On the one hand, talk about limiting the federal government and shrinking the deficit has been central to Republican rhetoric for years. On the other hand, historically, most Republicans haven’t really meant it. George W. Bush, for instance, pushed for a prescription drug benefit for Medicare recipients that added an estimated $300 billion to the federal deficit — not to mention two budget-busting wars.
Ryan, however, means it. What sets him apart is that he is the rare politician who has been willing to put meat on the bones so that everybody can see what he has in mind. Ryan’s budget plan would reduce the size of government from the current 24 percent of gross domestic product to around 20 percent of G.D.P. The ax would fall most heavily on programs for the poor. As the opinion writer Matt Miller put it recently in The Washington Post, “Over time, Ryan’s ‘vision’ would decimate most federal activities beyond Social Security, Medicare and defense.”
Simply dismissing these ideas as crazy is a mistake. There are many people in the country who agree with Ryan — as they showed two years ago, when they elected 87 Republican freshmen, many of them Tea Party-backed political novices, to the House of Representatives, who went to Washington vowing to shrink the federal government. Although they have had only marginal success so far, it hasn’t been for lack of trying. Their desperate urgency gave us, among other things, the debt-ceiling crisis, in which they risked putting the government in default rather than give in.
But the debt-ceiling crisis could hardly be called a national debate. Rather, it was a negotiation conducted under dire circumstances, and its resolution merely kicked the can to the so-called fiscal cliff we’ll hit in January, when budget cuts will be imposed across the board unless Congress and President Obama unwind what they agreed to.

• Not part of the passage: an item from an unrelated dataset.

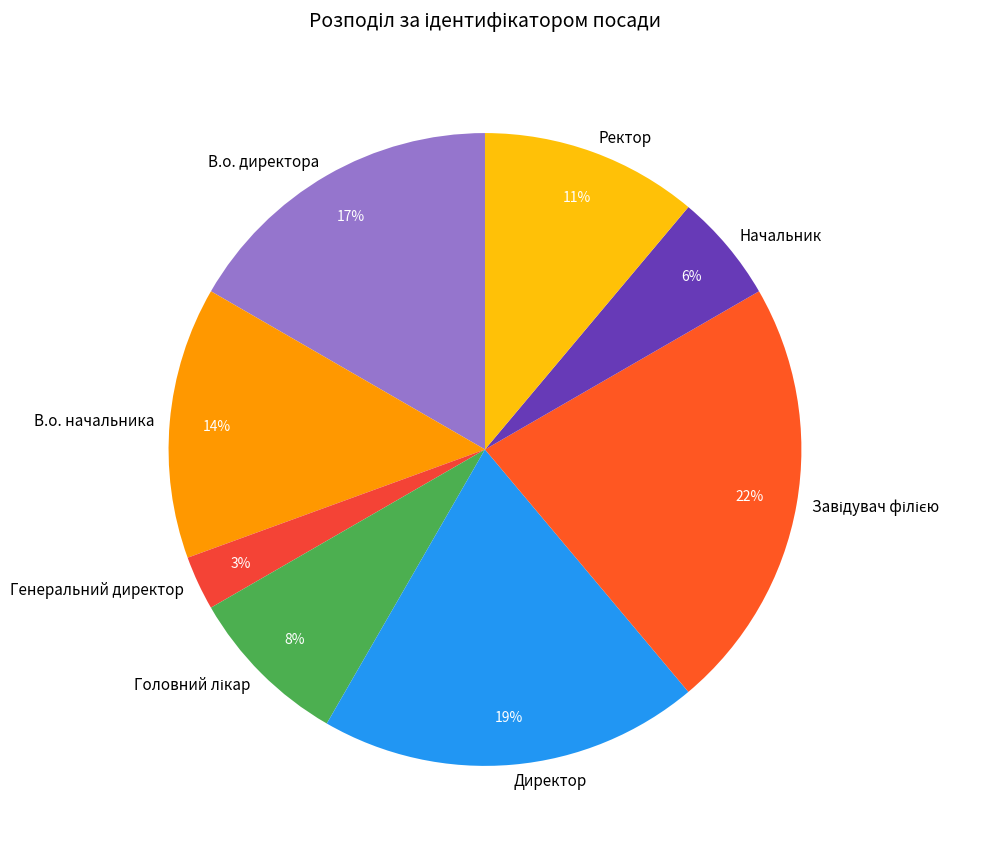

True or false: Начальник accounts for 14% of the total.

False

Which is why it is so important now to have a substantive debate about both President Obama’s vision of the federal government’s role — and Paul Ryan’s. Mitt Romney, who seems unable or unwilling to go beyond the bromides in his campaign speeches, lacks both the skill and the genuine fervor to have this debate. But, with Ryan on the ticket, it is at least possible. I think the Democrats will win this debate, but we need to have it openly, and nationally — rather than having the shrink-the-government movement conducted as a kind of guerrilla warfare, carried out in lightning strikes like the debt-ceiling crisis.
Ever since the campaign entered the postprimary, preconvention phase, with the two candidates turning their attention to each other, it has been a depressing spectacle. The Democrats have demanded that Romney release more of his tax returns — though we already know all we need to know. (Like every wealthy businessman, Romney works hard to minimize his taxes.) In bashing his role in running Bain Capital, the private-equity firm, the president and his aides have hammered Romney for doing what every company does: outsourcing and layoffs. Meanwhile, Romney and his team harp on the anemic economy — even though the Republicans have spent much of the past two years preventing the president from doing anything about it.
Already the Democrats are turning their fire on Ryan and his budget plan. Fine. He and Romney will punch back. No surprise there, either. But Ryan gives the Romney campaign a central idea about government, and, with any luck, the campaign will offer us a real opportunity to think hard about what kind of government we want.
Plus, I can’t remember the last time I’ve been so eager to watch a vice-presidential debate.